▶ [What to produce] Each line of the data below containing "Оренда" needs to be listed.
--- Extracted entries Enclosed Below ---
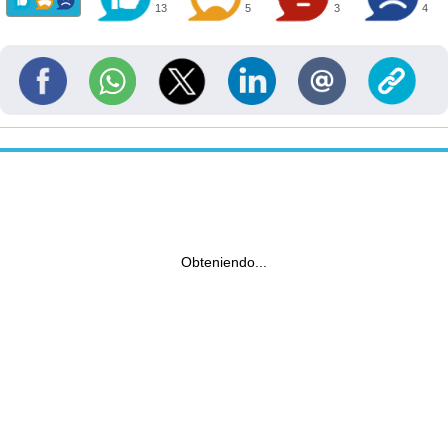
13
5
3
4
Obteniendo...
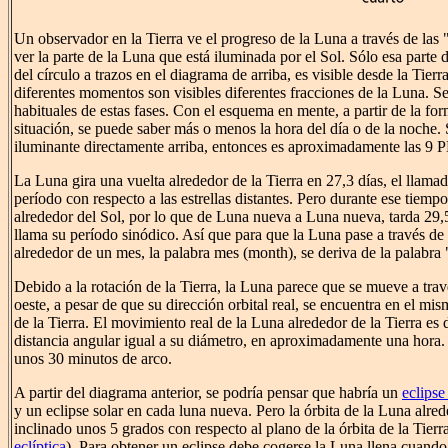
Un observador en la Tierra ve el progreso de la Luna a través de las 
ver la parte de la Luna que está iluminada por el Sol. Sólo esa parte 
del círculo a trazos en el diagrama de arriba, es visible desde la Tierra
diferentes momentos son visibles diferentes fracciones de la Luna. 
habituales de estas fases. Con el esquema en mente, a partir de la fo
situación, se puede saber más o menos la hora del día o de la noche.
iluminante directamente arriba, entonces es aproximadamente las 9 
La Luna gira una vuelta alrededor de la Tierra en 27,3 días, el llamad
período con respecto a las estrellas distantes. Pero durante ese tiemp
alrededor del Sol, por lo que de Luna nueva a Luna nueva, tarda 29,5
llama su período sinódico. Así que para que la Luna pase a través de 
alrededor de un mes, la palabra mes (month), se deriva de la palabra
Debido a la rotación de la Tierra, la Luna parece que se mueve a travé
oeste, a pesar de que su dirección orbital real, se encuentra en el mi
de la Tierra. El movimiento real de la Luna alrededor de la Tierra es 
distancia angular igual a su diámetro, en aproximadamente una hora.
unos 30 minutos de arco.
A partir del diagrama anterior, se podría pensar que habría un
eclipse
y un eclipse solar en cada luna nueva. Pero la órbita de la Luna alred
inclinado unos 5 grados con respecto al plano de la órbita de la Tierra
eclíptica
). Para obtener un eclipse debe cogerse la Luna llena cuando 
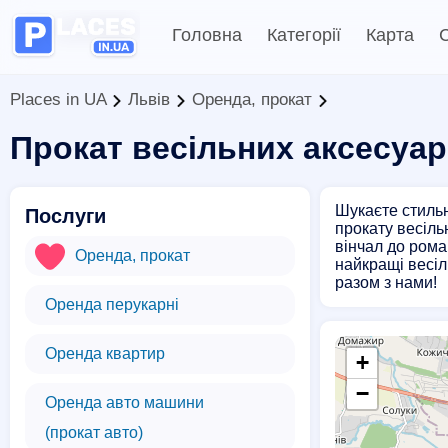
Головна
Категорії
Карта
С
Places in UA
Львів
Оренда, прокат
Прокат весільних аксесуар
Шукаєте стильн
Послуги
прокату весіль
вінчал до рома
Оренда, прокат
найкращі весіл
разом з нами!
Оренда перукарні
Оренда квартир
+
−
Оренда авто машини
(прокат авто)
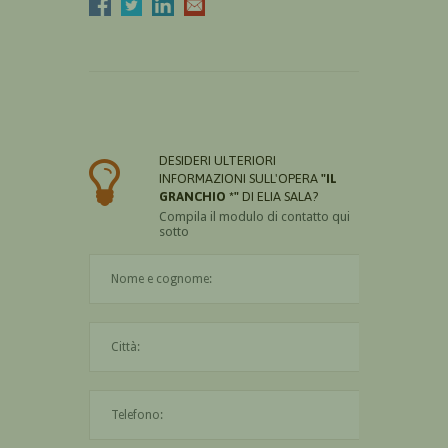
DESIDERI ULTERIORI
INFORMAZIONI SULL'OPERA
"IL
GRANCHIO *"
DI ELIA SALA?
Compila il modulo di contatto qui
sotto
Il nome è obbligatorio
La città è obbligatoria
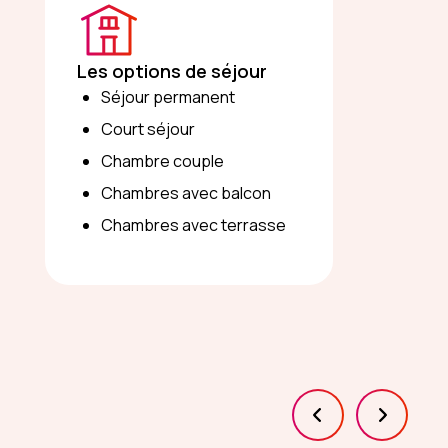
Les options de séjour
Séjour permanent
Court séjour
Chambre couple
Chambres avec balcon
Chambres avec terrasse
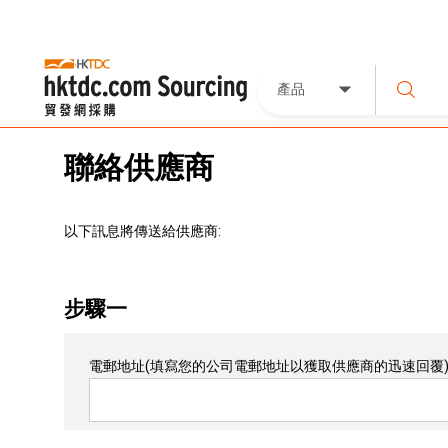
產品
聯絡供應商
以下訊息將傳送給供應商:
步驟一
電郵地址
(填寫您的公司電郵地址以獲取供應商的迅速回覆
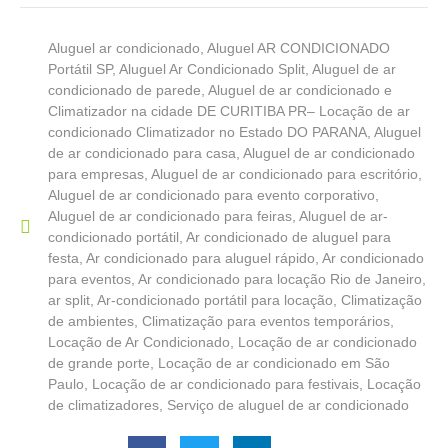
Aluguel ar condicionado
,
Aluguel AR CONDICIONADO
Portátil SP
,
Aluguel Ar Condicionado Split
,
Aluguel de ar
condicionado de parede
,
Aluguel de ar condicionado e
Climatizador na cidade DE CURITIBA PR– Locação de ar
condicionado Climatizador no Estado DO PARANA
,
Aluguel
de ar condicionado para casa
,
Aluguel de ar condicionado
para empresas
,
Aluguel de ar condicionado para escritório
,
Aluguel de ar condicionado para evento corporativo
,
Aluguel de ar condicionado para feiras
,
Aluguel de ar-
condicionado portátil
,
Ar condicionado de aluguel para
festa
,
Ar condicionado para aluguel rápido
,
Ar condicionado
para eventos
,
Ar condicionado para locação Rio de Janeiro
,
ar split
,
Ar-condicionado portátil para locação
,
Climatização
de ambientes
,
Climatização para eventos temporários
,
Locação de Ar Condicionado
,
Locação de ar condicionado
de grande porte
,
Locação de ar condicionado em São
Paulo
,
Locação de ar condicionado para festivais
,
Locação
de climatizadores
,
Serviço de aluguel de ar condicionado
--- End of Enclosed Extracted entries ---
▶ [Your response]
Оренда, прокат
Оренда, прокат
Оренда перукарні
Оренда квартир
Оренда авто машини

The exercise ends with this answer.